- WORK ORDER -
Give back exactly the lines of the data below, starting with the line that has "上面两段话用词不太准确，只是说个意思方便理解。" and going on through the line that has "里面的转发设置时，也不能显示我本地的 IP 出口。".

[Collected data]
┌──
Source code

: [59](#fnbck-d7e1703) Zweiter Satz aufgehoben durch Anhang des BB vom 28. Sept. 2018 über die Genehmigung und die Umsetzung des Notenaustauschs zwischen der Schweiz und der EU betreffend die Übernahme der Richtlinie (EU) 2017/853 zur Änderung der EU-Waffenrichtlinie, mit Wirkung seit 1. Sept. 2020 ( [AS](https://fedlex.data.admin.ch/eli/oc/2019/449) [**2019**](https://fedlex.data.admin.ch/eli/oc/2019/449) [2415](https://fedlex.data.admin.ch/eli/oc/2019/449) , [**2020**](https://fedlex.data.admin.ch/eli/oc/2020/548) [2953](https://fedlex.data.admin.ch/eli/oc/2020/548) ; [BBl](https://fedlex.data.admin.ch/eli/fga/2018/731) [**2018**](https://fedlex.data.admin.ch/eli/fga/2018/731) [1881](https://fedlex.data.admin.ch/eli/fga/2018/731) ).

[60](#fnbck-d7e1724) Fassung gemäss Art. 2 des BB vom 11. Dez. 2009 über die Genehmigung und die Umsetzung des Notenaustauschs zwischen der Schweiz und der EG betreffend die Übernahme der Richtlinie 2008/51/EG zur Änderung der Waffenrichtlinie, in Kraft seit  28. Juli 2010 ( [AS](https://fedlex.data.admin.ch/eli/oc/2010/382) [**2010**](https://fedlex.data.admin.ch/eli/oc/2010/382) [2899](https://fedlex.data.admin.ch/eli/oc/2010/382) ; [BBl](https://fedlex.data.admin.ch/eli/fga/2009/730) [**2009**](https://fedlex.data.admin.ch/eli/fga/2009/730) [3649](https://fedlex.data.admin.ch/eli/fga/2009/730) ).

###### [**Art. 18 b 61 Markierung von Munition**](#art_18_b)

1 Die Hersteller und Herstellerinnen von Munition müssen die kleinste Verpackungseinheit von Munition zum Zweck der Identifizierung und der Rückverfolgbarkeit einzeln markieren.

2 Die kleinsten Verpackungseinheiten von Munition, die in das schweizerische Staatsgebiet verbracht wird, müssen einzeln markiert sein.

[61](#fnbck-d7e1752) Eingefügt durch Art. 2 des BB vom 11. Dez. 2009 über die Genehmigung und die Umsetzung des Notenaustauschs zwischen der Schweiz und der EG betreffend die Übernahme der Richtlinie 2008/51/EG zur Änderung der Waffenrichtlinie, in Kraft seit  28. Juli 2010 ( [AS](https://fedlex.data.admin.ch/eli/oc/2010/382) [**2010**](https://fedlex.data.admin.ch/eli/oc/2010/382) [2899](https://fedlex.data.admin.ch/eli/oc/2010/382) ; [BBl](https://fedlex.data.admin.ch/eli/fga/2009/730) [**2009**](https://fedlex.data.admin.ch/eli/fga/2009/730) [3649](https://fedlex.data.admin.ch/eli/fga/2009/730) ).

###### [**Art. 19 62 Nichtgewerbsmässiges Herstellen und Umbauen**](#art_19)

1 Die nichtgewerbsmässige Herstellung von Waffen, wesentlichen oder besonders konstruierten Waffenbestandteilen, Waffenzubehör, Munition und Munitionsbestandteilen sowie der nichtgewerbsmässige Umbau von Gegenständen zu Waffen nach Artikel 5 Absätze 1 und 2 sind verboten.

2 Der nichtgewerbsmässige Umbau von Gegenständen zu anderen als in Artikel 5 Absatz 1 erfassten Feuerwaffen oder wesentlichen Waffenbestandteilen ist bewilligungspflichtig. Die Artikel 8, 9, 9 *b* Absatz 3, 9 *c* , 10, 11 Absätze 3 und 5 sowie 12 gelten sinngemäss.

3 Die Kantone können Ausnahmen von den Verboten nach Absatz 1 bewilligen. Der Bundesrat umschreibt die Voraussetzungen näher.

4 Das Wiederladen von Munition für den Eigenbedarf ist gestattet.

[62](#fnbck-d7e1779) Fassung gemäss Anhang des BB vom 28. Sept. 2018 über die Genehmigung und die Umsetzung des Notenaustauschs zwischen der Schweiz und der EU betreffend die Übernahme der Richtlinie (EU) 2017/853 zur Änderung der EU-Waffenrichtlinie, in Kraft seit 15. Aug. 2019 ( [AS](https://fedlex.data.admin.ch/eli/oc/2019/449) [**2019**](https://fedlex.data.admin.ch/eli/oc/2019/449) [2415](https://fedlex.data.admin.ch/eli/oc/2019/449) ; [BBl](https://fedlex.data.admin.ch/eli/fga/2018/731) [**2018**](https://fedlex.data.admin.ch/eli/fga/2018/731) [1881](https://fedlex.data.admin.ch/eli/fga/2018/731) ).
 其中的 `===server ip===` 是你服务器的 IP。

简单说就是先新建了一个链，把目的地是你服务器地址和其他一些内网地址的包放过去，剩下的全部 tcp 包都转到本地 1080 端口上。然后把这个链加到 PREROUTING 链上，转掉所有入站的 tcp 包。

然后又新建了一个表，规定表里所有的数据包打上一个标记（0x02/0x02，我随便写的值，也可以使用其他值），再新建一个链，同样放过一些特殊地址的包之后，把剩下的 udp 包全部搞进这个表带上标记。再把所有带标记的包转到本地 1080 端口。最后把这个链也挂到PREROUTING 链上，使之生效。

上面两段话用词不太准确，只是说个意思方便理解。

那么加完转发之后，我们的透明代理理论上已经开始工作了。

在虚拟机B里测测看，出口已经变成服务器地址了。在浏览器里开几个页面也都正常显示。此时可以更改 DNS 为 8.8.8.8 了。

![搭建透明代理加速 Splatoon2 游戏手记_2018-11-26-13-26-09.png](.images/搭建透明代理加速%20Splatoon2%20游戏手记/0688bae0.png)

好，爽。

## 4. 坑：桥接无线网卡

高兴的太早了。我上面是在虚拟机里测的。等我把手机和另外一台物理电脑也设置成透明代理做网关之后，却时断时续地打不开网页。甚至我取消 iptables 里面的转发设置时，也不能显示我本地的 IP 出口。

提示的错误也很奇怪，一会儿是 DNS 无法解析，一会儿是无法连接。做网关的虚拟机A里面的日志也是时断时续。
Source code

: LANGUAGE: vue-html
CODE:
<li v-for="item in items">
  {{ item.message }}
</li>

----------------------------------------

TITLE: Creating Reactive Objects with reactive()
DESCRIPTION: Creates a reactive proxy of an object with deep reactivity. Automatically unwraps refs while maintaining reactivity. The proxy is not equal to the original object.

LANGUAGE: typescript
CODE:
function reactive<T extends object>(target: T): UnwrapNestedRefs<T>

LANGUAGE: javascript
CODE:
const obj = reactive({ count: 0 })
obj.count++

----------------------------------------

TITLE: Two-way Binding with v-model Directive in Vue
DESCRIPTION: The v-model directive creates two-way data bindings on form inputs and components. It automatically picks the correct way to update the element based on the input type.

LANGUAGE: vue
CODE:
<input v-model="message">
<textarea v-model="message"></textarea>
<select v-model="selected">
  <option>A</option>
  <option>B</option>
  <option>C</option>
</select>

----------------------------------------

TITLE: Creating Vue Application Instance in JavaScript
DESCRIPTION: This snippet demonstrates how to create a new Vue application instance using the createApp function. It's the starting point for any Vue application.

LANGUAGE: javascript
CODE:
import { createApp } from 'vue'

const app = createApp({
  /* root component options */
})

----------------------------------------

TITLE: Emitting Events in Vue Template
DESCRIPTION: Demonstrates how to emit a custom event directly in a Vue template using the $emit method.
└──
- ANSWER SECTION -
上面两段话用词不太准确，只是说个意思方便理解。

那么加完转发之后，我们的透明代理理论上已经开始工作了。

在虚拟机B里测测看，出口已经变成服务器地址了。在浏览器里开几个页面也都正常显示。此时可以更改 DNS 为 8.8.8.8 了。

![搭建透明代理加速 Splatoon2 游戏手记_2018-11-26-13-26-09.png](.images/搭建透明代理加速%20Splatoon2%20游戏手记/0688bae0.png)

好，爽。

## 4. 坑：桥接无线网卡

高兴的太早了。我上面是在虚拟机里测的。等我把手机和另外一台物理电脑也设置成透明代理做网关之后，却时断时续地打不开网页。甚至我取消 iptables 里面的转发设置时，也不能显示我本地的 IP 出口。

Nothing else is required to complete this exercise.